**Apply what you read:**
1: Answer these questions from the Wesonga v Thuo ruling:
(a) On what date was the ex-parte judgment entered?
(b) Whose supporting affidavit supports the application?
(c) Which case does the applicant cite in arguing that the ex parte judgment should be set aside?
2: In the Wesonga v Thuo ruling, what reason does the applicant give for service at the head office in Nairobi not reaching him?
3: Write out the part of the Wesonga v Thuo ruling that begins at the words "9. The parties" and stops after the words "instructing client’s servers.".

**Reading text:**
= Beginning of Section =
Wesonga v Thuo [2025] KEHC 9544 (KLR)
Full Case Text
Wesonga v Thuo (Civil Appeal E041 of 2024) [2025] KEHC 9544 (KLR) (3 July 2025) (Ruling)
Neutral citation: [2025] KEHC 9544 (KLR)
Republic of Kenya
In the High Court at Kisumu
Civil Appeal E041 of 2024
A Mabeya, J
July 3, 2025
Between
Yusuf Amaunda Wesonga
Appellant
and
John Waithaka Thuo
Respondent
Ruling
1. This ruling determines the application dated 18/12/2024 brought under sections 1A, 1B, 3A and 95 of the Civil Procedure Act, Order 10 Rule 11, Order 22 Rule 6, 21 (1), Order 45 Rule 1, Order 42 Rule 6, Order 50 Rule 6 and Order 51 Rule 1 of the Civil Procedure Rules.
2. The applicant seeks to set aside the ex-parte judgment entered on 17/12/2024, stay execution of the said judgment and that the draft submissions be deemed as having been duly filed.
3. The application is supported by the grounds set out in the Motion and the the supporting affidavit of Theldred Wesonga.
4. The crux of the applicant’s case is that he was never served with any notices, record of appeal and/or the applicant’s submissions to enable him respond to the appeal and that he was made aware of the progress of the appeal when he was served with a copy of the judgment on the 17/12/2024 via personal e-mail.
5. That the instructing client, Directline Assurance Company Advocates halted its operations due to ongoing shareholder wrangles and thus if there was service effected at its head office in Nairobi, the same was not effected but that the respondent was aware of the Kisumu branch e-mail.
6. That the respondent stands to suffer no prejudice in the event the application is allowed as it has been brought without unreasonable delay.
7. In opposition, the respondent’s advocate filed a replying affidavit dated 24/2/2024. They denied that the applicant was never served with any notices, record of appeal and/or his submissions. That there was no tangible reason that had been given by the applicant’s advocate for failing to attend court despite service of notices both by the court and by the respondent’s advocate.
8. That there was no draft submissions annexed to the supporting affidavit and marked as required by law and thus the applicant could not have claimed to have moved with speed and prepared submissions for consideration by the Court. That the application was made in bad faith, meant to derail the wheels of justice by delaying the respondent from enjoying the fruits of judgment in his favour.
9. The parties filed submissions in support of their respective cases. The applicant submitted that this matter proceeded ex parte on diverse dates and that its evidence and submissions was not presented to the Court. That no sufficient notice was given to him despite the fact that the respondent knew the email address of the applicant’s branch office.
10. That when service was effected upon the applicant’s head office, the administrator could not access the same due to the ongoing company wrangles at the instructing client’s servers.
11. That the attached draft submissions raise triable issues of quantum and as such the ex parte judgment should be set aside to allow both parties to be heard on merits as was held in the case of Tree Shade Motors Ltd v D.T. Dobbie & Another (1998) eKLR. That the prejudice that he stands to suffer outweighs that which will be suffered by the respondent which can be cured by compensation through costs.
= End of Section =
[Stored data]
= Beginning of Section =
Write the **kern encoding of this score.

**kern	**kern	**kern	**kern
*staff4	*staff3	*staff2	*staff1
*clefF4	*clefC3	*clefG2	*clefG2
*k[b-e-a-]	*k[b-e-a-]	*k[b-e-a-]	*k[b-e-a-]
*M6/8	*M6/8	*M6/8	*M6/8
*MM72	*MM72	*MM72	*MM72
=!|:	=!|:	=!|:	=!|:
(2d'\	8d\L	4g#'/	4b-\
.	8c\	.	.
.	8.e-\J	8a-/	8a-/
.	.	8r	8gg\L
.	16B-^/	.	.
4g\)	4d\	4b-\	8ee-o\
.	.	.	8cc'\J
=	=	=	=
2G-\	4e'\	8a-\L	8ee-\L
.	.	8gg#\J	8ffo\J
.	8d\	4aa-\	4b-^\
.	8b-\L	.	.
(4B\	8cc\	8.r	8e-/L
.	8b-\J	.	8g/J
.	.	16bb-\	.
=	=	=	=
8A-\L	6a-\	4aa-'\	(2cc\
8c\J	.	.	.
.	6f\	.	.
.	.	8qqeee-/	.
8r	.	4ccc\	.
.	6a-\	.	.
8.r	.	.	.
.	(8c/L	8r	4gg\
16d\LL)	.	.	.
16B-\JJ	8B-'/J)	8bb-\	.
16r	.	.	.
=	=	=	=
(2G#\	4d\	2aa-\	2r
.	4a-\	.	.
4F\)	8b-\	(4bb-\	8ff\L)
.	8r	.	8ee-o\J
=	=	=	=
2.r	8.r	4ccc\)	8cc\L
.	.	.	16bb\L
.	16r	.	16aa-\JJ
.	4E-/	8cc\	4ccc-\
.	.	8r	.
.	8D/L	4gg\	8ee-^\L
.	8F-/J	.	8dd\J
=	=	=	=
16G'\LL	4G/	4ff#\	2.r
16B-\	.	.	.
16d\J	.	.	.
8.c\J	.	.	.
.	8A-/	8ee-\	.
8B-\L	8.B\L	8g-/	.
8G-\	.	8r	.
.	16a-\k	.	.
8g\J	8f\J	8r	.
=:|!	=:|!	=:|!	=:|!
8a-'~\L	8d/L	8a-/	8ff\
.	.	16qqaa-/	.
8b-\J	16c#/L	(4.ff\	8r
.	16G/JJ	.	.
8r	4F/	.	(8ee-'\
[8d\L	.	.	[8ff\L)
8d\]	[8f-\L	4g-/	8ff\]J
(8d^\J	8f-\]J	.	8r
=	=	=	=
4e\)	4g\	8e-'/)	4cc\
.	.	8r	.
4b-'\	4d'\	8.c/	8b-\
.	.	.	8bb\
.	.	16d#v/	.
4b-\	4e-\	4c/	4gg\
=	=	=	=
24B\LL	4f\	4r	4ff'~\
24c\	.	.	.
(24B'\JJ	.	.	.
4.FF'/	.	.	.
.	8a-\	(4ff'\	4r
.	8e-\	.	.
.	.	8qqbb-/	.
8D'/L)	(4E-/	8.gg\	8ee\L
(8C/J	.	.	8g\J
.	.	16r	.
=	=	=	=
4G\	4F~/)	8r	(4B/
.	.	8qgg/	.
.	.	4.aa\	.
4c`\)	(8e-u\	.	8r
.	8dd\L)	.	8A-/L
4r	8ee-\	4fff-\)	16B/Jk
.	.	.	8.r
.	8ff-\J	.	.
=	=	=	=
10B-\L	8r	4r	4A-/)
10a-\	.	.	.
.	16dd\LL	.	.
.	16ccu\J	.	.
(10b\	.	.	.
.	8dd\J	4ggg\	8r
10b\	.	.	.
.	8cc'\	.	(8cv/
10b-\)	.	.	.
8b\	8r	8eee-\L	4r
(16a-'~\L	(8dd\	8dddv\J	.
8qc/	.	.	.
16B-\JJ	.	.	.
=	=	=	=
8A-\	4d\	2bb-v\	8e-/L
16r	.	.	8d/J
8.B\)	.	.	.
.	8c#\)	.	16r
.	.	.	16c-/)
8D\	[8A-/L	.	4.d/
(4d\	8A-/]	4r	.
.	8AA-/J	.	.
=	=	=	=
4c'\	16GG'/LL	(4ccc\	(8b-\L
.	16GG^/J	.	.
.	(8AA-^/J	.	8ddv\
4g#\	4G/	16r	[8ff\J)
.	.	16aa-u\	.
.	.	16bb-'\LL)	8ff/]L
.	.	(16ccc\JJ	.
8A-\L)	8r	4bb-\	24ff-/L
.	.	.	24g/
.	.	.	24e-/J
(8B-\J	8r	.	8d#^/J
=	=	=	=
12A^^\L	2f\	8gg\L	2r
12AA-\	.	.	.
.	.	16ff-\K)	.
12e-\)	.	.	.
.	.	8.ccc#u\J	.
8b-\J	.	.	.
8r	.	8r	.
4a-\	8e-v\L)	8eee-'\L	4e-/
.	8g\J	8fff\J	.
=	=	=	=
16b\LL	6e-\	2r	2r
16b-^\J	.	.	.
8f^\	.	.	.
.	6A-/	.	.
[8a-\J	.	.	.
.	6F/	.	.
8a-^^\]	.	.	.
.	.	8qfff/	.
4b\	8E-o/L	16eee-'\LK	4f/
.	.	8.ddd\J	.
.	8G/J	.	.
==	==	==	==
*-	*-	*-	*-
= End of Section =
**Results for each task:**
1:
(a) 17/12/2024
(b) Theldred Wesonga
(c) Tree Shade Motors Ltd v D.T. Dobbie & Another (1998) eKLR

2: The instructing client, Directline Assurance Company Advocates, halted its operations due to ongoing shareholder wrangles. When service was effected upon the head office, the administrator could not access it because of the ongoing company wrangles at the instructing client's servers.

3:
9. The parties filed submissions in support of their respective cases. The applicant submitted that this matter proceeded ex parte on diverse dates and that its evidence and submissions was not presented to the Court. That no sufficient notice was given to him despite the fact that the respondent knew the email address of the applicant’s branch office.
10. That when service was effected upon the applicant’s head office, the administrator could not access the same due to the ongoing company wrangles at the instructing client’s servers.